Don’t be fooled, I am as guilty as anyone of lusting after new self-care products – the hundreds of screenshots on my phone of skincare brands, shakti mats and fancy incense holders are a testament to this, but true self-care to me is about giving myself space to be honest about my negative habits, my triggers and why they are so and having a better understanding and general awareness of how I operate internally and externally.

I’d even go so far as to say, for the majority of us, there is a lot of healing and inner work that needs to be done before we can even consider approaching the topic of self-care. In saying that, I’m no expert. I’m just sharing tools founded on my own personal experience with genuine self-care. Here are some ways I truly care for myself, that are worth trying out for yourself, too.

Watch and understand yourself and how you go about your day

Literally sit like an audience and notice the thoughts that run through your head from the moment you wake up to the moment you fall back asleep. How do you speak to yourself? How much energy do you use up when something annoying happens? What sensations pop up in the body? Do you speak kindly to yourself?

Understand your triggers from the top down

Top down as in, work out what emotions are your ‘most played’. For me, mine is anger which then stems into perpetual anxiety and impatience. Work out what yours are and notice when you feel these. Instead of reacting, sit with these emotions and get a sense for how you’re internalising these emotions in the physical body.

Take time to sit and breathe in the sticky moments

For people that might not be inclined to meditate, just sitting and noticing your breath during moments of stress or unease can be an easy way to settle the mind, take yourself into the present and reset your nervous system.

Meditate and journal

If you’re ready for the next step after sitting and breathing, try making time to meditate, starting with just five minutes and moving on to ten minutes and so on.

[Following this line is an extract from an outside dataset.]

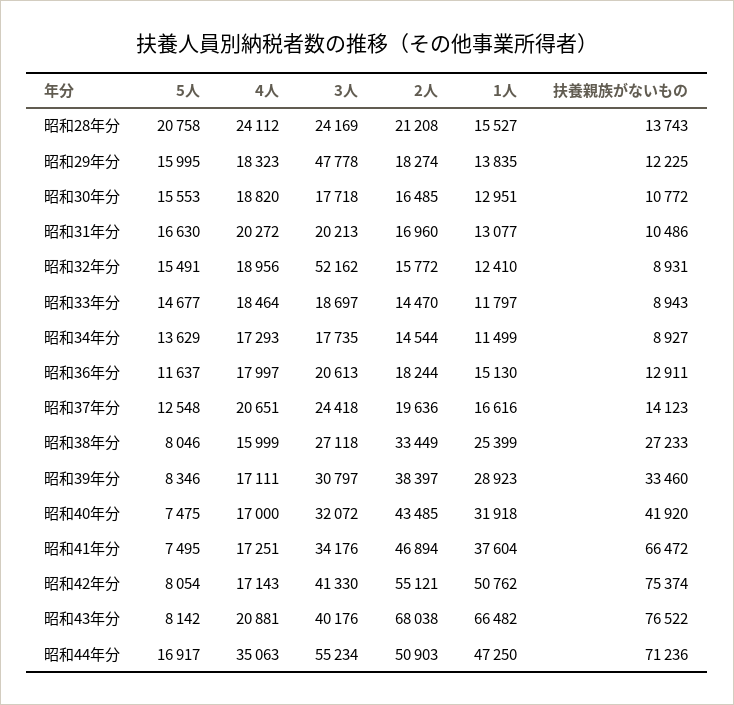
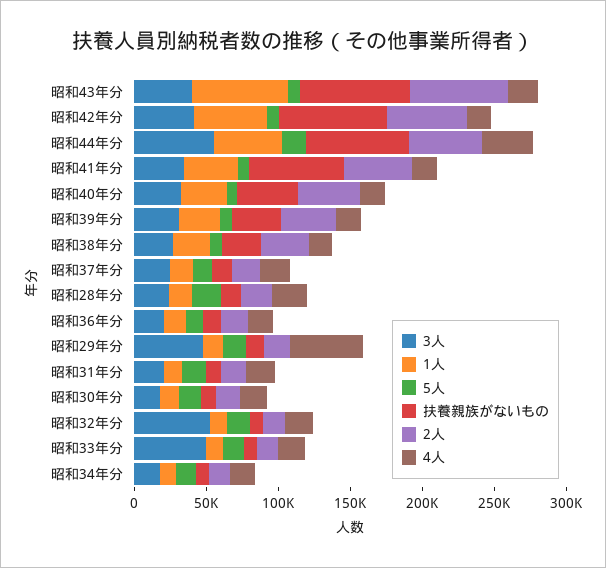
4人, 昭和29年分: 18323 -> 50000
3人, 昭和33年分: 18697 -> 50000

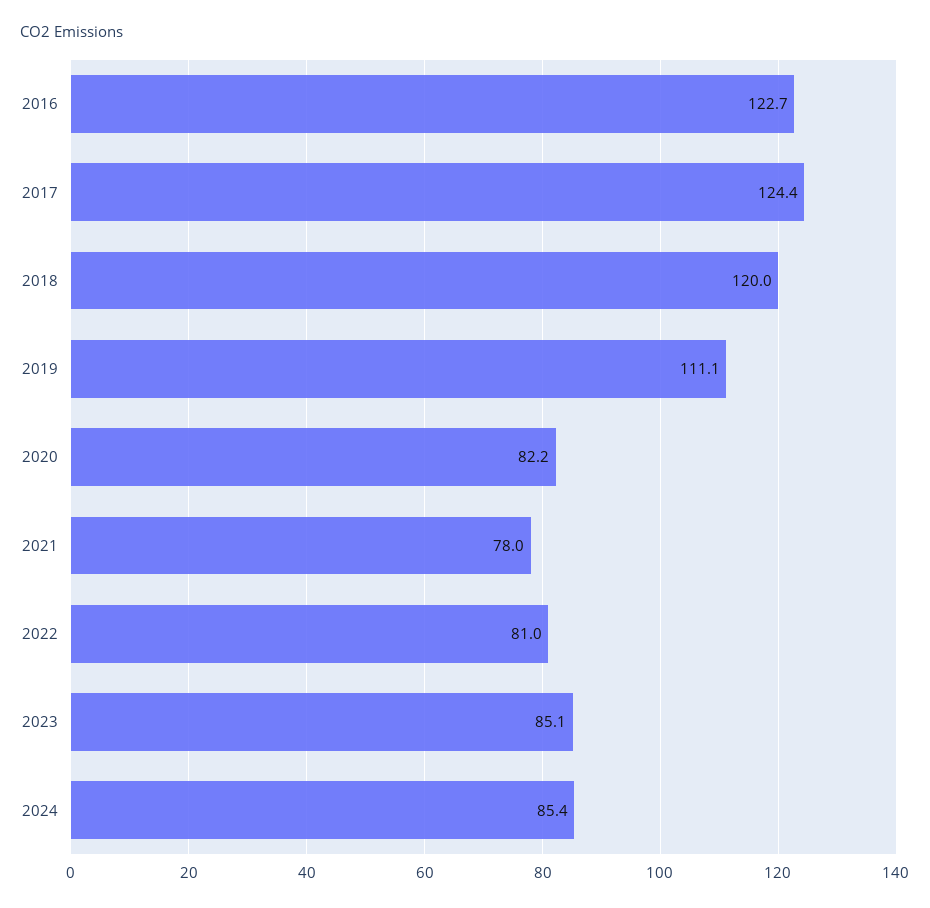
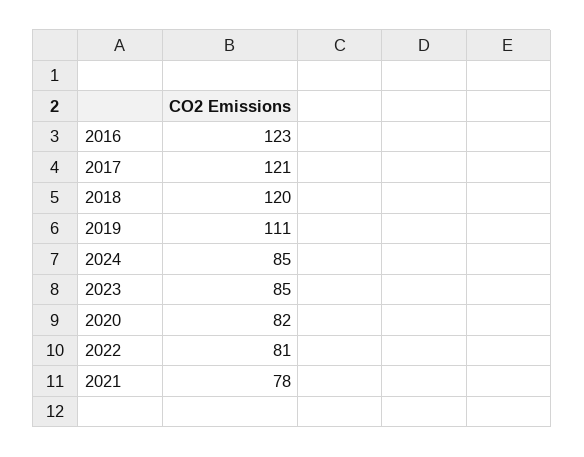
2017: 124.4 -> 121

There are plenty of free apps for guided meditation if you need some guidance getting started. Once you’ve meditated, have pen and paper handy to write down whatever comes to mind post-meditation. Another tip; whatever shows up in your distorted thoughts or feelings post-meditation can potentially be worked through by writing it down to intellectually dissect later.

Question your thoughts

You know the saying ‘you are not your thoughts’ – it’s true! Your brain is addicted to negative thoughts because they can potentially keep you safe. Your mind develops coping strategies and prefers being on autopilot and it’s learned repetitive behaviour. Knowing that you are not your thoughts, feelings and beliefs and understanding you can help yourself just by observing and accepting can help you avoid becoming engulfed by any form of suffering.

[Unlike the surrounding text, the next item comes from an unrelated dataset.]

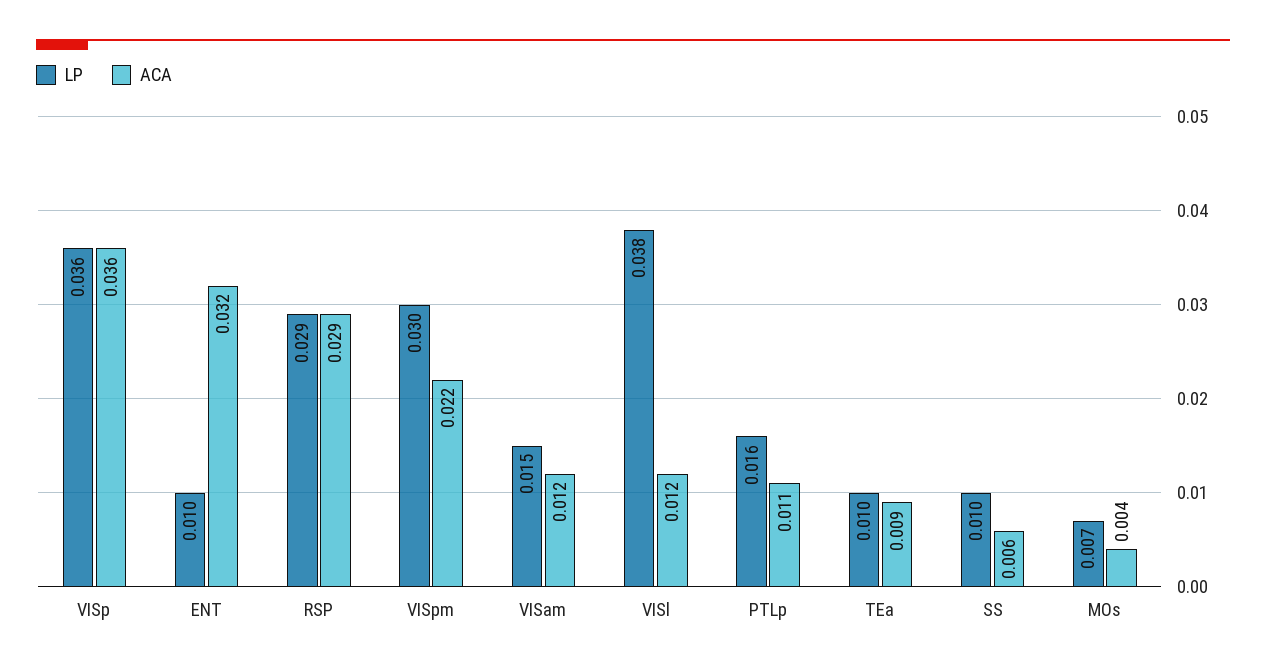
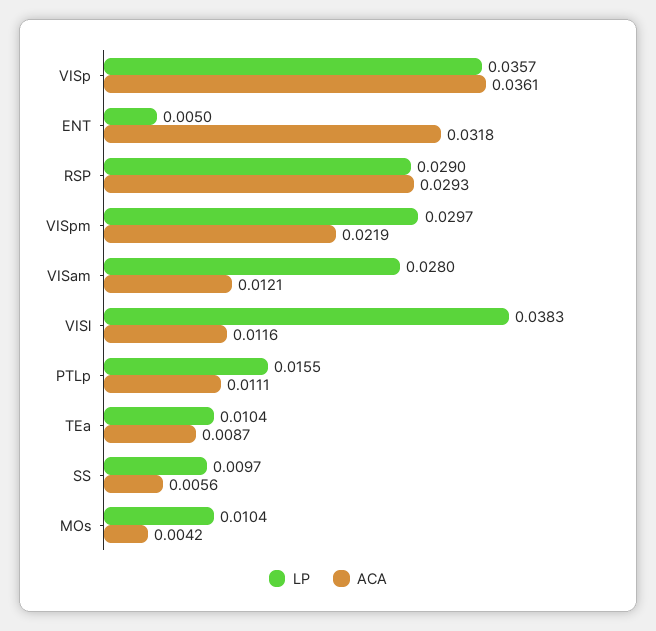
LP, ENT: 0.01 -> 0.005
LP, VISam: 0.015 -> 0.028
LP, MOs: 0.007 -> 0.0104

Have difficult but much needed conversations with loved ones

This one I’m still working on, but it’s necessary for me as it helps take loads of emotional strain off my physical and emotional body. Have the difficult conversations. Talk about the things that you need to get off your chest. If required, write a letter or a script if the thought of having the conversations you know you need to have makes you flustered.

Get professional help if you’re in need of unbiased views or help dissecting your inner workings

This isn’t free but it’s an important course of action in case you’re feeling stuck. A trained professional can help you dissect your inner workings and bring to light some aspects of you that you might not have considered.

Other obvious (and free) forms of self-care are moving your body daily, staying hydrated, eating nourishing meals, being mindful about your food intake, getting creative, soaking in nature and being gentle with yourself. I think it’s also important to take the time to celebrate your own personal victories.

It’s hard being human and enforcing discipline to become the best version of yourself, but genuine self-care is something everyone should commit to – make it a personal responsibility and a daily necessity.

A key takeaway in all this is to show up in your own life and be present. Fully present. It sounds easy but it isn’t, because our brains are attracted to the setbacks of the past and the anxieties of the future.

You have to come to understand that life is mostly ordinary, sometimes great, sometimes messy and sometimes hard, but learning to live your life in the ever-present moment and beginning to look at each day as an opportunity to live fully, to show up and be your best, most aware self is the original, cheapest and most sustainable form of self-care.